#### About this task
Starting at the line that contains "Rev Bras Cir Plást. 2012;27(1):174-5 175" and ending at the line that contains "3 and 4) | |", the lines below are to be given again exactly, with nothing added.

#### Material for this task
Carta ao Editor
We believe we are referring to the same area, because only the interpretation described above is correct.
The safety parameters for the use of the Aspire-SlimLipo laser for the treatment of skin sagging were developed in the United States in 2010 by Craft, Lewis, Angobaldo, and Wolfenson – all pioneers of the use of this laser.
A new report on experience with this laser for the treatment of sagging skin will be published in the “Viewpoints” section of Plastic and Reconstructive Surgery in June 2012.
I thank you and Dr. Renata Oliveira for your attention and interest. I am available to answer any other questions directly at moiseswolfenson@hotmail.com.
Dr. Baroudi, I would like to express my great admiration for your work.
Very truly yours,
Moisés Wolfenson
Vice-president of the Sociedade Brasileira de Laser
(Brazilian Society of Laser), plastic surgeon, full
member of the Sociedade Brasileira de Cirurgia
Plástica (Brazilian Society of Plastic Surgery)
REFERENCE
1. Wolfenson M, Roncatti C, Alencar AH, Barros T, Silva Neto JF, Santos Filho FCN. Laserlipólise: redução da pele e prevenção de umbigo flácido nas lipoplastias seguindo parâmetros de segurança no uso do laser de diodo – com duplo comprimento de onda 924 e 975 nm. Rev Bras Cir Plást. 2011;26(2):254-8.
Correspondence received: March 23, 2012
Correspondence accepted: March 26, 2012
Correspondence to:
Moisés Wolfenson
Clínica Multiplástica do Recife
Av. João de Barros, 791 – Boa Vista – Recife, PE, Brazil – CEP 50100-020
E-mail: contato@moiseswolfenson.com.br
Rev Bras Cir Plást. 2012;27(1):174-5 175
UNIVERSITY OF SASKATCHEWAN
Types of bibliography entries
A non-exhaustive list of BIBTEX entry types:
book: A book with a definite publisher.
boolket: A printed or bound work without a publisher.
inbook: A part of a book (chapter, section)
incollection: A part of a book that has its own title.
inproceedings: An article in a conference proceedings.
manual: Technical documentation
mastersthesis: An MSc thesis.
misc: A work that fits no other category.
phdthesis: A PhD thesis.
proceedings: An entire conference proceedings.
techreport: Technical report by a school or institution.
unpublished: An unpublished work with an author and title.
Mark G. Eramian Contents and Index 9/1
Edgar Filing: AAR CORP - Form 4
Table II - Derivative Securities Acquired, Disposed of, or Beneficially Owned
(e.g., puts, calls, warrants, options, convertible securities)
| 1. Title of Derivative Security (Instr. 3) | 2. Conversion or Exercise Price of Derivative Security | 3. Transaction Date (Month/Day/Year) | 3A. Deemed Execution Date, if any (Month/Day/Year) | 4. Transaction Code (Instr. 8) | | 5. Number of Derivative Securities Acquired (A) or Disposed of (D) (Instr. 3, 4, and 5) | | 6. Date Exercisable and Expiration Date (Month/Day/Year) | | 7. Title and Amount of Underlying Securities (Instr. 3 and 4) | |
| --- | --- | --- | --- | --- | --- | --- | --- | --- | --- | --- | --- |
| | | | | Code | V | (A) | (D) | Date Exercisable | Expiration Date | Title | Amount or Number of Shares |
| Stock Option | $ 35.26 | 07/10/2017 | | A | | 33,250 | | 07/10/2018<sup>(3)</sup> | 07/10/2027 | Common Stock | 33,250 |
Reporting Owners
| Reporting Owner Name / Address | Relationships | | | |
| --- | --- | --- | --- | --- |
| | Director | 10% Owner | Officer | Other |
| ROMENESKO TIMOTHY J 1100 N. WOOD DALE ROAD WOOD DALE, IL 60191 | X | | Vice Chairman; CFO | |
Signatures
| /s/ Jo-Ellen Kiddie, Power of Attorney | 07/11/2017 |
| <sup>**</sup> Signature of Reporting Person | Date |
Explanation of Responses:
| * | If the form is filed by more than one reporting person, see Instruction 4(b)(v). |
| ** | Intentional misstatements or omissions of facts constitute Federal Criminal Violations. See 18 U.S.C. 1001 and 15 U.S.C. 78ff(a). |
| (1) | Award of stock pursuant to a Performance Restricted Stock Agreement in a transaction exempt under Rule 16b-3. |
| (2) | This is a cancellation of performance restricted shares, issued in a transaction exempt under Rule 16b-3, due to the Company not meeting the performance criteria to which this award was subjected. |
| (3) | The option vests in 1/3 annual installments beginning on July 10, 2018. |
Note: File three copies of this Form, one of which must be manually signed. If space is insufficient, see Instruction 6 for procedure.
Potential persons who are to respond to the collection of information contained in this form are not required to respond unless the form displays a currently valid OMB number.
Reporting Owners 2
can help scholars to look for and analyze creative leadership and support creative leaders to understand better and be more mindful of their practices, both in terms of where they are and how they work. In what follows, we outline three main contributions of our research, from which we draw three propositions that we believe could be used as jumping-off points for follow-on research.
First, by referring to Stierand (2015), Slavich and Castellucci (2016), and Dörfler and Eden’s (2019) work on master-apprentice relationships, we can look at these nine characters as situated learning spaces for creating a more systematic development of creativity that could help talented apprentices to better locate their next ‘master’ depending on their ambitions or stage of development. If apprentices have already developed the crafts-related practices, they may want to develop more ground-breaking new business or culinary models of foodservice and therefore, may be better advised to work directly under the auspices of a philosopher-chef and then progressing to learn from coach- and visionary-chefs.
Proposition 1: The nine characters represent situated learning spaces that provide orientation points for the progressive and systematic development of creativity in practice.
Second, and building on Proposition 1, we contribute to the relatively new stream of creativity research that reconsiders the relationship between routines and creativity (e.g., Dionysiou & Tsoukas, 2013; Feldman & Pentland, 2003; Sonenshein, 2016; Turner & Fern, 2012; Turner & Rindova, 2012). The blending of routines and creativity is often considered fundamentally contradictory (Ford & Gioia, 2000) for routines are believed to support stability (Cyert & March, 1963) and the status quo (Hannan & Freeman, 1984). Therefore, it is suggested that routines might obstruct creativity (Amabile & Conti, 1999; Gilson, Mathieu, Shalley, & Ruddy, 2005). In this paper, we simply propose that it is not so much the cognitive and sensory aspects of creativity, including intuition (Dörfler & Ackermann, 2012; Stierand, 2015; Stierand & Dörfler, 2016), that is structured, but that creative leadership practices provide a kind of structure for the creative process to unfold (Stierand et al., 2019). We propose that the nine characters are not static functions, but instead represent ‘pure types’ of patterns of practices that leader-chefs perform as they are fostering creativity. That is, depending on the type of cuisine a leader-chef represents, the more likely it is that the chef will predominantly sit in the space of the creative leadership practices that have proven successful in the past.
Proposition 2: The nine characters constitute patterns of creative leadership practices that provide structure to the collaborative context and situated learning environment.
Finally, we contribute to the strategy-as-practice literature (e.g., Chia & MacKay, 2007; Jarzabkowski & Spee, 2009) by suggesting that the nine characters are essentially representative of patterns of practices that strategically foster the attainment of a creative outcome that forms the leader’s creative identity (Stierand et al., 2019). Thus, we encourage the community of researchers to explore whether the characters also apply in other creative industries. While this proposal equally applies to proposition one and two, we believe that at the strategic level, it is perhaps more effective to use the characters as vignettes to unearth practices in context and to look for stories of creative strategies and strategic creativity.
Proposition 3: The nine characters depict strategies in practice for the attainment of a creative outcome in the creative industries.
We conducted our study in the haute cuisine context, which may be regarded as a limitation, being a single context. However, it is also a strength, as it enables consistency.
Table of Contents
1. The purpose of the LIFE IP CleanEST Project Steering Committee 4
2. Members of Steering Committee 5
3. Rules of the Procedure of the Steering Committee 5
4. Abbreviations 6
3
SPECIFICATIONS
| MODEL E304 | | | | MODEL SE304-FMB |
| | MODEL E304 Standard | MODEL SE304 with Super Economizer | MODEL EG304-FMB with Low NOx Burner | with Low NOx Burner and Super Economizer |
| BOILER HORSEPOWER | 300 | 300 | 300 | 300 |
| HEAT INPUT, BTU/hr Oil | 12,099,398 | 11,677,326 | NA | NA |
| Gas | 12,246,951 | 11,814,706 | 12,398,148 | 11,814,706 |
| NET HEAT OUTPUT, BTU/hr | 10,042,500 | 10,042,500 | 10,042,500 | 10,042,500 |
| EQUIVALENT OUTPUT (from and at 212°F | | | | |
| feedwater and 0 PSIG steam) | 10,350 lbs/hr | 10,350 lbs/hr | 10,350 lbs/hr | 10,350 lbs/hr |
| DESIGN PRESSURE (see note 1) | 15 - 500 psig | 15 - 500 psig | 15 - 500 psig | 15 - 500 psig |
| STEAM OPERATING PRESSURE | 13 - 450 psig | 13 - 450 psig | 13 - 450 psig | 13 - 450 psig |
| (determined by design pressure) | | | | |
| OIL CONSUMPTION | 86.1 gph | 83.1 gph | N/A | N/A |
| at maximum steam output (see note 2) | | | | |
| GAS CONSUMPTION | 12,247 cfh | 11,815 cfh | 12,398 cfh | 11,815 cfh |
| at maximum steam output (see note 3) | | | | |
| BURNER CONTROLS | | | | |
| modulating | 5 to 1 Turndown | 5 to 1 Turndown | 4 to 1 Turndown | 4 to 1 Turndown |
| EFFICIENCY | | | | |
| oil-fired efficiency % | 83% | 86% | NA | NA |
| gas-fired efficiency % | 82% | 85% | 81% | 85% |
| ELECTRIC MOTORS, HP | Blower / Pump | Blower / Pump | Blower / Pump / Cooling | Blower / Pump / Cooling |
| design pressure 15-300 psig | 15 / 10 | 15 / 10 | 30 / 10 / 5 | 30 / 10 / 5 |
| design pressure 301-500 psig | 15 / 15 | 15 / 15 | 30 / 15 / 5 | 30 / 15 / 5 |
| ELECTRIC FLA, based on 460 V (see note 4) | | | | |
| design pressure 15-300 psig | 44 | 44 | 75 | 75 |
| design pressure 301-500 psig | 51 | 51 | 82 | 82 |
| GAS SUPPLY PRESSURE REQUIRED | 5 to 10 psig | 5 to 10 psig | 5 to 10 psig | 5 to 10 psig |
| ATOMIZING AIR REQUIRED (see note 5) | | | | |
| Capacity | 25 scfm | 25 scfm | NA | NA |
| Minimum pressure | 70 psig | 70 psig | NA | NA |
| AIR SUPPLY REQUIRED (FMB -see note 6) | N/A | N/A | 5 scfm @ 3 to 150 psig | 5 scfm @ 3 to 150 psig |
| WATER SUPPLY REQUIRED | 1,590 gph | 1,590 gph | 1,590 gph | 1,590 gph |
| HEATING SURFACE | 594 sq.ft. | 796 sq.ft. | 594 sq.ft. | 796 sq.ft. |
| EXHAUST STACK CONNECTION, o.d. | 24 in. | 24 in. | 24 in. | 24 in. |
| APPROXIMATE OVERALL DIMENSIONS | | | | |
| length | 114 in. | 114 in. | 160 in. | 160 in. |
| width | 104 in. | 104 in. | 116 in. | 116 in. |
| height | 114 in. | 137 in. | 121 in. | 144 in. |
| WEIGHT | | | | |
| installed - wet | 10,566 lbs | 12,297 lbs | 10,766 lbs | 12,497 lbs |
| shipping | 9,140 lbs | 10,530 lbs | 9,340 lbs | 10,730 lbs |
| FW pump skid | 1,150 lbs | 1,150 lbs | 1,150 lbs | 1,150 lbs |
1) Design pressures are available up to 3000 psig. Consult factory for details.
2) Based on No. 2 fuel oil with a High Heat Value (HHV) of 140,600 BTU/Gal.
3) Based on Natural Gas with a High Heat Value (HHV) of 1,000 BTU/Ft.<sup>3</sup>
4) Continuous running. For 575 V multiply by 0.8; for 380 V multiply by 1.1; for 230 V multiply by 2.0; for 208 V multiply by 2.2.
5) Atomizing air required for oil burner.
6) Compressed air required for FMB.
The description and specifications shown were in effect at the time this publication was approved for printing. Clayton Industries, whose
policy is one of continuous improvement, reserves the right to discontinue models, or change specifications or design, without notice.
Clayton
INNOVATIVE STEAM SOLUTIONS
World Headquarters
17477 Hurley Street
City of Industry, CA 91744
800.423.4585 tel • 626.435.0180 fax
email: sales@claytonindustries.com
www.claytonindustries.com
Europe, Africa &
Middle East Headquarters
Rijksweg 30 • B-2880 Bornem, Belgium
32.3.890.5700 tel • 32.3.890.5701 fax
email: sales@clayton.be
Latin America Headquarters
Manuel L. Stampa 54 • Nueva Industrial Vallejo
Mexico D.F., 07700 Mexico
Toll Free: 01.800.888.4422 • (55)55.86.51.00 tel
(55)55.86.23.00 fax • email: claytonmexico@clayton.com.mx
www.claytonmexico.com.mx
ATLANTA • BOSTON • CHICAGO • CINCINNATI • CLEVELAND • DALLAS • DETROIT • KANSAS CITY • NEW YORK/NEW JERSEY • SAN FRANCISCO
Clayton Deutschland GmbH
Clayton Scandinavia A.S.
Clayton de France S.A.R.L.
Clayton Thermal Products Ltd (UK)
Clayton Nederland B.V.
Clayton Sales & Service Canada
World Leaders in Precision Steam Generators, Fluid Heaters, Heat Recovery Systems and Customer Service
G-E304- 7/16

#### Task result
Rev Bras Cir Plást. 2012;27(1):174-5 175
UNIVERSITY OF SASKATCHEWAN
Types of bibliography entries
A non-exhaustive list of BIBTEX entry types:
book: A book with a definite publisher.
boolket: A printed or bound work without a publisher.
inbook: A part of a book (chapter, section)
incollection: A part of a book that has its own title.
inproceedings: An article in a conference proceedings.
manual: Technical documentation
mastersthesis: An MSc thesis.
misc: A work that fits no other category.
phdthesis: A PhD thesis.
proceedings: An entire conference proceedings.
techreport: Technical report by a school or institution.
unpublished: An unpublished work with an author and title.
Mark G. Eramian Contents and Index 9/1
Edgar Filing: AAR CORP - Form 4
Table II - Derivative Securities Acquired, Disposed of, or Beneficially Owned
(e.g., puts, calls, warrants, options, convertible securities)
| 1. Title of Derivative Security (Instr. 3) | 2. Conversion or Exercise Price of Derivative Security | 3. Transaction Date (Month/Day/Year) | 3A. Deemed Execution Date, if any (Month/Day/Year) | 4. Transaction Code (Instr. 8) | | 5. Number of Derivative Securities Acquired (A) or Disposed of (D) (Instr. 3, 4, and 5) | | 6. Date Exercisable and Expiration Date (Month/Day/Year) | | 7. Title and Amount of Underlying Securities (Instr. 3 and 4) | |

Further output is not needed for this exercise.